Wudlick v. Chicago & Northwestern Railway Co.

203 Mich. 689 | Mich. | 1918

Brooke, J.

(after stating the facts). Plaintiff himself testified:

“We left our tools between the shovel and the railroad cars 35 feet away from the shovel to the north.”

Frank Malko, one of the three men who accompanied him at the time he was hurt, testified:

“We left our tools at the place we was working, about 300 feet or maybe more from the steam shovel.”

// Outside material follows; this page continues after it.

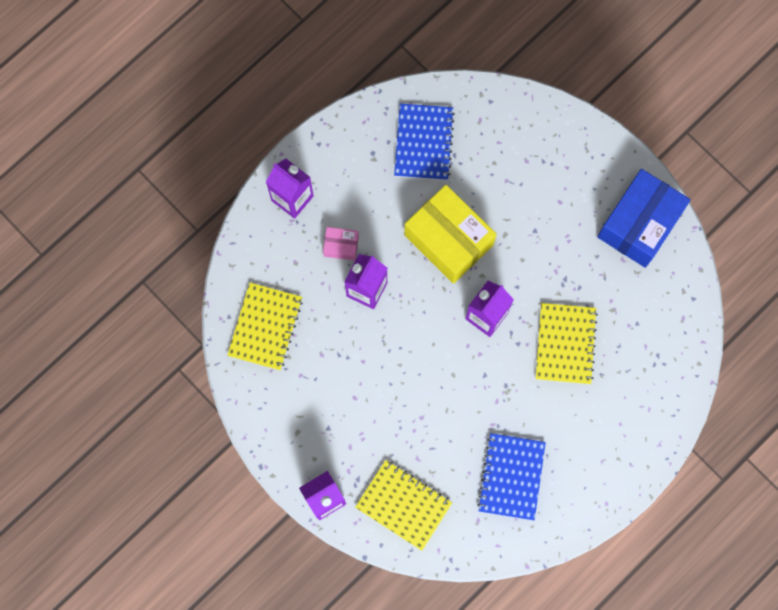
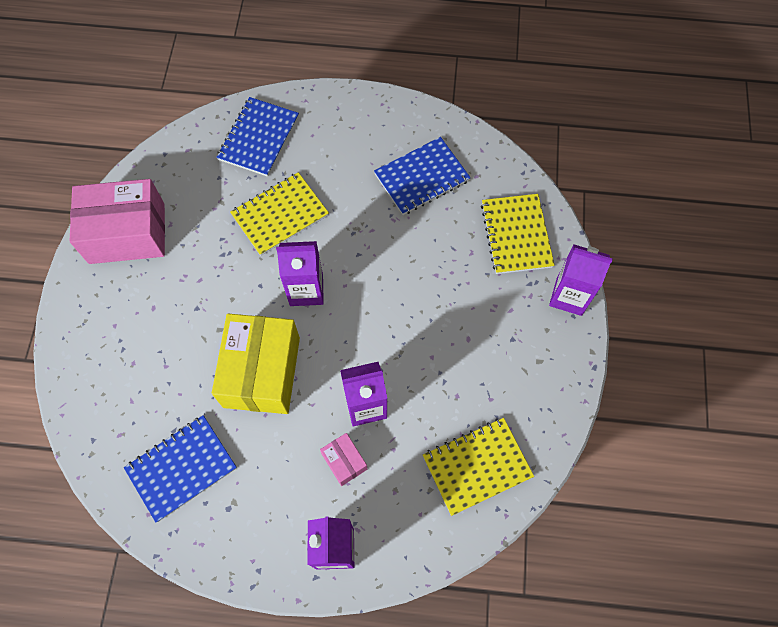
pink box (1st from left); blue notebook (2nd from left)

Plaintiff as well as other witnesses sworn in his behalf testified that there were other ways in which they could reach the point where their tools lay in *694perfect safety. Whether the tools were lying at a point 35 feet from the shovel or 300 feet therefrom would seem to be unimportant as in either event they were in a safe place.. It cannot be claimed on behalf of plaintiff that he was ordered to reach his tools along the way he took nor can it be said that any custom existed which made it necessary or proper for him to follow that extremely hazardous course. He was accustomed to working in the immediate vicinity of steam shovels and must be held to have had knowledge of the danger attendant upon his act. This is not asserted as bearing upon plaintiff’s assumption of the risk of injury from his act, but in its relation to the question of defendant’s negligence. It is clear that plaintiff cannot recover against defendant either under the Federal or State law unless some negligence on the part of the defendant is shown. Lydman v. DeHass, 185 Mich. 139, and Miller v. Railroad Co., 185 Mich. 432.

We have no hesitation in holding that the verdict in this case was properly directed.'

Bird, Moore, Steere, Fellows, Stone, and Kuhn, JJ.,' concurred. Ostrander, C. J., did not sit.